Reproduce the text of all the records, changing "Замена стекол" to "Замена фар" and leaving everything else unchanged. Omit the pictures from your answer.

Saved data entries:
════════

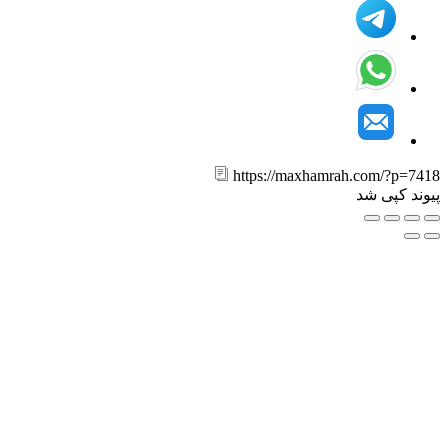
https://maxhamrah.com/?p=7
ند کپی شد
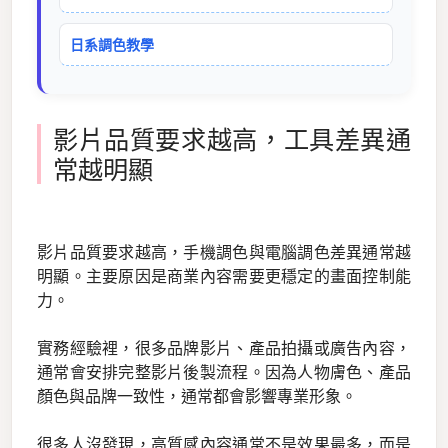
日系調色教學
影片品質要求越高，工具差異通
常越明顯
影片品質要求越高，手機調色與電腦調色差異通常越
明顯。主要原因是商業內容需要更穩定的畫面控制能
力。
實務經驗裡，很多品牌影片、產品拍攝或廣告內容，
通常會安排完整影片後製流程。因為人物膚色、產品
顏色與品牌一致性，通常都會影響專業形象。
很多人沒發現，高質感內容通常不是效果最多，而是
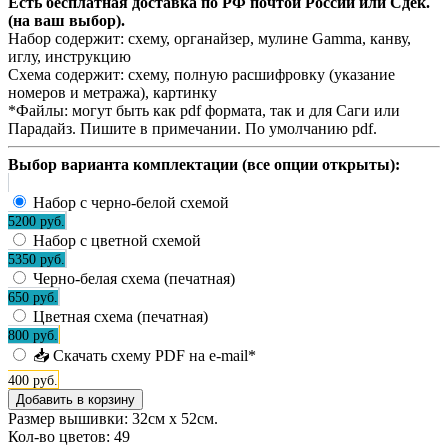
Есть бесплатная доставка по РФ почтой России или Сдек.
(на ваш выбор).
Набор содержит:
схему, органайзер, мулине Gamma, канву,
иглу, инструкцию
Схема содержит:
схему, полную расшифровку (указание
номеров и метража), картинку
*Файлы:
могут быть как pdf формата, так и для Саги или
Парадайз. Пишите в примечании. По умолчанию pdf.
Выбор варианта комплектации (все опции открыты):
Набор с черно-белой схемой
5200 руб.
Набор с цветной схемой
5350 руб.
Черно-белая схема (печатная)
650 руб.
Цветная схема (печатная)
800 руб.
📥 Скачать схему PDF на e-mail*
400 руб.
Размер вышивки: 32см х 52см.
Кол-во цветов:
49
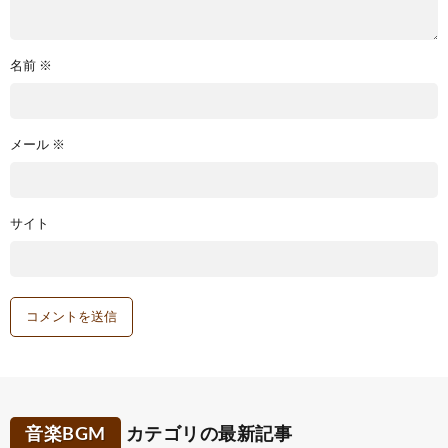
名前
※
メール
※
サイト
音楽BGM
カテゴリの最新記事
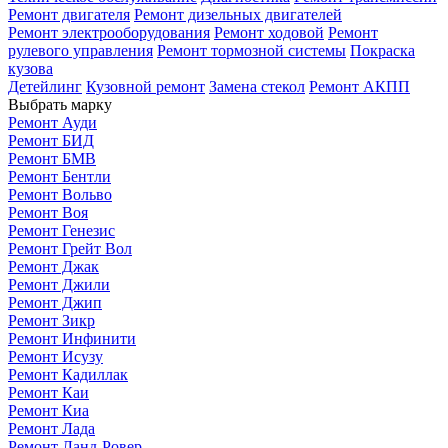
Ремонт двигателя
Ремонт дизельных двигателей
Ремонт электрооборудования
Ремонт ходовой
Ремонт
рулевого управления
Ремонт тормозной системы
Покраска
кузова
Детейлинг
Кузовной ремонт
Замена стекол
Ремонт АКПП
Выбрать марку
Ремонт Ауди
Ремонт БИД
Ремонт БМВ
Ремонт Бентли
Ремонт Вольво
Ремонт Воя
Ремонт Генезис
Ремонт Грейт Вол
Ремонт Джак
Ремонт Джили
Ремонт Джип
Ремонт Зикр
Ремонт Инфинити
Ремонт Исузу
Ремонт Кадиллак
Ремонт Каи
Ремонт Киа
Ремонт Лада
Ремонт Ланд-Ровер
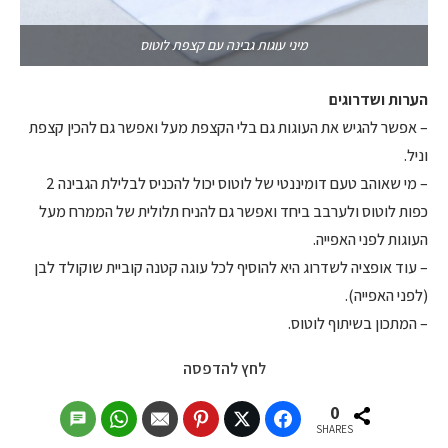
מיני עוגות גבינה עם קצפת לוטוס
הערות ושדרוגים
– אפשר להגיש את העוגות גם בלי הקצפת מעל ואפשר גם להכין קצפת
וניל.
– מי שאוהב טעם דומיננטי של לוטוס יכול להכניס לבלילת הגבינה 2
כפות לוטוס ולערבב ביחד ואפשר גם להניח תלולית של הממרח מעל
העוגות לפני האפייה.
– עוד אופציה לשדרוג היא להוסיף לכל עוגה קטנה קוביית שוקולד לבן
(לפני האפייה).
– המתכון בשיתוף לוטוס.
לחץ להדפסה
0
SHARES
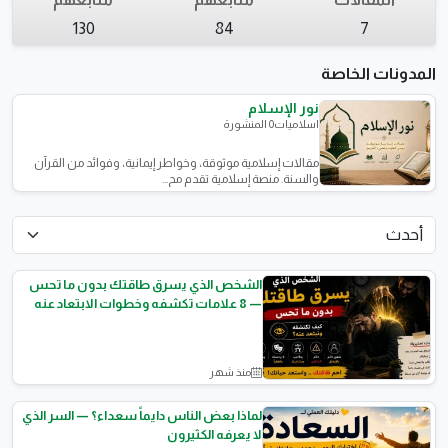
130
84
7
المدونات الخاصة
نور الإسلام
اسلاميات
0 المنشورة
مقالات إسلامية موثوقة، وخواطر إيمانية، وفوائد من القرآن
والسنة. منصة إسلامية تقدم مح...
الشخص الذي يسرق طاقتك بدون ما تحس
— 8 علامات تكشفه وخطوات الابتعاد عنه
منذ شهر
نصائح وثقافة
لماذا بعض الناس دايماً سعداء؟ — السر الذي
لا يعرفه الكثيرون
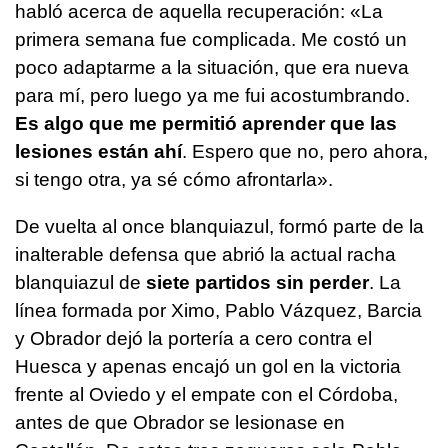
habló acerca de aquella recuperación: «La
primera semana fue complicada. Me costó un
poco adaptarme a la situación, que era nueva
para mí, pero luego ya me fui acostumbrando.
Es algo que me permitió aprender que las
lesiones están ahí
. Espero que no, pero ahora,
si tengo otra, ya sé cómo afrontarla».
De vuelta al once blanquiazul, formó parte de la
inalterable defensa que abrió la actual racha
blanquiazul de
siete partidos sin perder
. La
línea formada por Ximo, Pablo Vázquez, Barcia
y Obrador dejó la portería a cero contra el
Huesca y apenas encajó un gol en la victoria
frente al Oviedo y el empate con el Córdoba,
antes de que Obrador se lesionase en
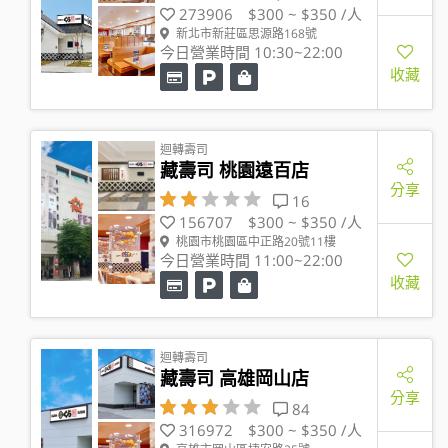
273906
$300 ~ $350 /人
新北市新莊區思源路168號
今日營業時間 10:30~22:00
收藏
迴轉壽司
藏壽司 桃園遠百店
分享
16
156707
$300 ~ $350 /人
桃園市桃園區中正路20號11樓
今日營業時間 11:00~22:00
收藏
迴轉壽司
藏壽司 高雄岡山店
分享
84
316972
$300 ~ $350 /人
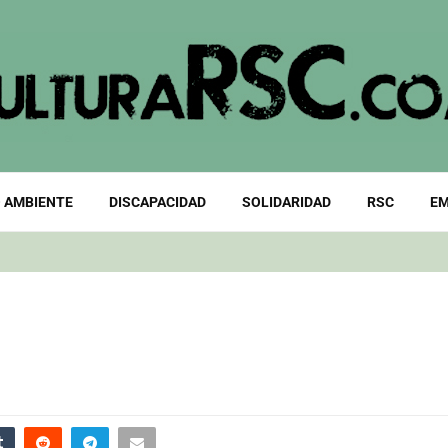
 AMBIENTE
DISCAPACIDAD
SOLIDARIDAD
RSC
EM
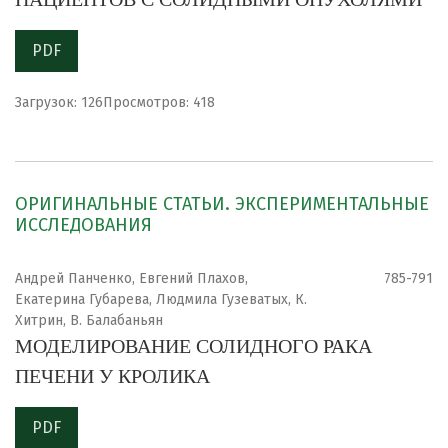
PDF
Загрузок: 126
Просмотров: 418
ОРИГИНАЛЬНЫЕ СТАТЬИ. ЭКСПЕРИМЕНТАЛЬНЫЕ
ИССЛЕДОВАНИЯ
Андрей Панченко, Евгений Плахов,
785-791
Екатерина Губарева, Людмила Гузеватых, К.
Хитрин, В. Балабаньян
МОДЕЛИРОВАНИЕ СОЛИДНОГО РАКА
ПЕЧЕНИ У КРОЛИКА
PDF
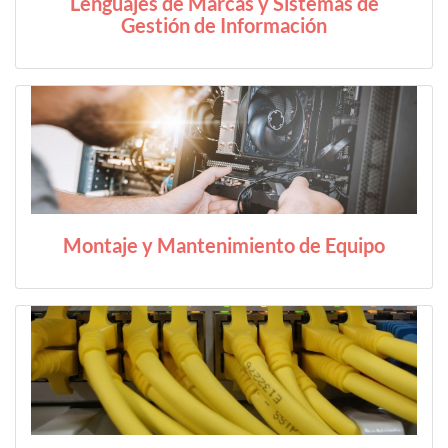
Lenguajes de Marcas y Sistemas de
Gestión de Información
Montaje y Mantenimiento de Equipo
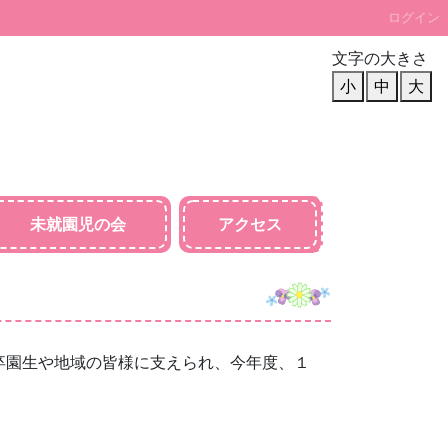
ログイン
文字の大きさ
小
中
大
未就園児の会
アクセス
園生や地域の皆様に支えられ、今年度、１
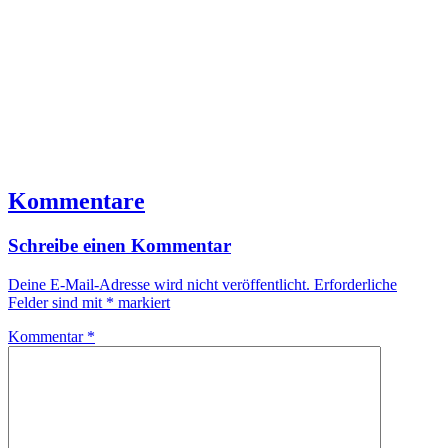
Kommentare
Schreibe einen Kommentar
Deine E-Mail-Adresse wird nicht veröffentlicht.
Erforderliche
Felder sind mit
*
markiert
Kommentar
*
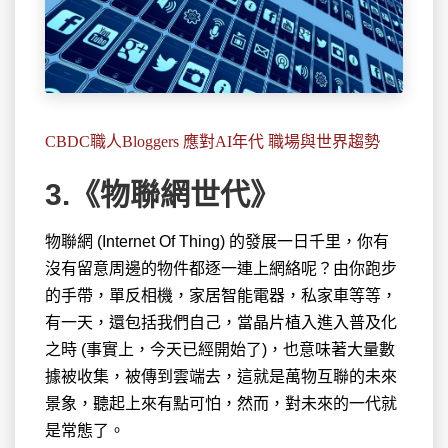
CBDC職人Bloggers 應對AI年代 職場與世界趨勢
3.《物聯網世代》
物聯網 (Internet Of Thing) 的發展一日千里，你有
沒有
留意周邊的物件都逐一連上網絡呢？由你跑步
的手帶，單反相機，家居智能電器，私家車等等，
有一天，還包括我們自己，當晶片植入進入普及化
之時 (事實上，今天已經開始了)，也意味著大量數
據被收集，被傳到雲端去，這就是萬物互聯的未來
景象，聽起上來有點可怕，然而，對未來的一代就
是常態了。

════════

Completed task -
https://maxhamrah.com/?p=7
ند کپی شد
日系調色教學
影片品質要求越高，工具差異通
常越明顯
影片品質要求越高，手機調色與電腦調色差異通常越
明顯。主要原因是商業內容需要更穩定的畫面控制能
力。
實務經驗裡，很多品牌影片、產品拍攝或廣告內容，
通常會安排完整影片後製流程。因為人物膚色、產品
顏色與品牌一致性，通常都會影響專業形象。
很多人沒發現，高質感內容通常不是效果最多，而是
Есть бесплатная доставка по РФ почтой России или Сдек.
(на ваш выбор).
Набор содержит:
схему, органайзер, мулине Gamma, канву,
иглу, инструкцию
Схема содержит:
схему, полную расшифровку (указание
номеров и метража), картинку
*Файлы:
могут быть как pdf формата, так и для Саги или
Парадайз. Пишите в примечании. По умолчанию pdf.
Выбор варианта комплектации (все опции открыты):
Набор с черно-белой схемой
5200 руб.
Набор с цветной схемой
5350 руб.
Черно-белая схема (печатная)
650 руб.
Цветная схема (печатная)
800 руб.
📥 Скачать схему PDF на e-mail*
400 руб.
Размер вышивки: 32см х 52см.
Кол-во цветов:
49
名前
※
メール
※
サイト
音楽BGM
カテゴリの最新記事
Ремонт двигателя
Ремонт дизельных двигателей
Ремонт электрооборудования
Ремонт ходовой
Ремонт
рулевого управления
Ремонт тормозной системы
Покраска
кузова
Детейлинг
Кузовной ремонт
Замена фар
Ремонт АКПП
Выбрать марку
Ремонт Ауди
Ремонт БИД
Ремонт БМВ
Ремонт Бентли
Ремонт Вольво
Ремонт Воя
Ремонт Генезис
Ремонт Грейт Вол
Ремонт Джак
Ремонт Джили
Ремонт Джип
Ремонт Зикр
Ремонт Инфинити
Ремонт Исузу
Ремонт Кадиллак
Ремонт Каи
Ремонт Киа
Ремонт Лада
Ремонт Ланд-Ровер
מיני עוגות גבינה עם קצפת לוטוס
הערות ושדרוגים
– אפשר להגיש את העוגות גם בלי הקצפת מעל ואפשר גם להכין קצפת
וניל.
– מי שאוהב טעם דומיננטי של לוטוס יכול להכניס לבלילת הגבינה 2
כפות לוטוס ולערבב ביחד ואפשר גם להניח תלולית של הממרח מעל
העוגות לפני האפייה.
– עוד אופציה לשדרוג היא להוסיף לכל עוגה קטנה קוביית שוקולד לבן
(לפני האפייה).
– המתכון בשיתוף לוטוס.
לחץ להדפסה
0
SHARES
130
84
7
المدونات الخاصة
نور الإسلام
اسلاميات
0 المنشورة
مقالات إسلامية موثوقة، وخواطر إيمانية، وفوائد من القرآن
والسنة. منصة إسلامية تقدم مح...
الشخص الذي يسرق طاقتك بدون ما تحس
— 8 علامات تكشفه وخطوات الابتعاد عنه
منذ شهر
نصائح وثقافة
لماذا بعض الناس دايماً سعداء؟ — السر الذي
لا يعرفه الكثيرون
habló acerca de aquella recuperación: «La
primera semana fue complicada. Me costó un
poco adaptarme a la situación, que era nueva
para mí, pero luego ya me fui acostumbrando.
Es algo que me permitió aprender que las
lesiones están ahí
. Espero que no, pero ahora,
si tengo otra, ya sé cómo afrontarla».
De vuelta al once blanquiazul, formó parte de la
inalterable defensa que abrió la actual racha
blanquiazul de
siete partidos sin perder
. La
línea formada por Ximo, Pablo Vázquez, Barcia
y Obrador dejó la portería a cero contra el
Huesca y apenas encajó un gol en la victoria
frente al Oviedo y el empate con el Córdoba,
antes de que Obrador se lesionase en
273906
$300 ~ $350 /人
新北市新莊區思源路168號
今日營業時間 10:30~22:00
收藏
迴轉壽司
藏壽司 桃園遠百店
分享
16
156707
$300 ~ $350 /人
桃園市桃園區中正路20號11樓
今日營業時間 11:00~22:00
收藏
迴轉壽司
藏壽司 高雄岡山店
分享
84
316972
$300 ~ $350 /人
 AMBIENTE
DISCAPACIDAD
SOLIDARIDAD
RSC
EM
PDF
Загрузок: 126
Просмотров: 418
ОРИГИНАЛЬНЫЕ СТАТЬИ. ЭКСПЕРИМЕНТАЛЬНЫЕ
ИССЛЕДОВАНИЯ
Андрей Панченко, Евгений Плахов,
785-791
Екатерина Губарева, Людмила Гузеватых, К.
Хитрин, В. Балабаньян
МОДЕЛИРОВАНИЕ СОЛИДНОГО РАКА
ПЕЧЕНИ У КРОЛИКА
PDF
Lenguajes de Marcas y Sistemas de
Gestión de Información
Montaje y Mantenimiento de Equipo
ログイン
文字の大きさ
小
中
大
未就園児の会
アクセス
園生や地域の皆様に支えられ、今年度、１
Kommentare
Schreibe einen Kommentar
Deine E-Mail-Adresse wird nicht veröffentlicht.
Erforderliche
Felder sind mit
*
markiert
Kommentar
*
CBDC職人Bloggers 應對AI年代 職場與世界趨勢
3.《物聯網世代》
物聯網 (Internet Of Thing) 的發展一日千里，你有
沒有
留意周邊的物件都逐一連上網絡呢？由你跑步
的手帶，單反相機，家居智能電器，私家車等等，
有一天，還包括我們自己，當晶片植入進入普及化
之時 (事實上，今天已經開始了)，也意味著大量數
據被收集，被傳到雲端去，這就是萬物互聯的未來
景象，聽起上來有點可怕，然而，對未來的一代就
是常態了。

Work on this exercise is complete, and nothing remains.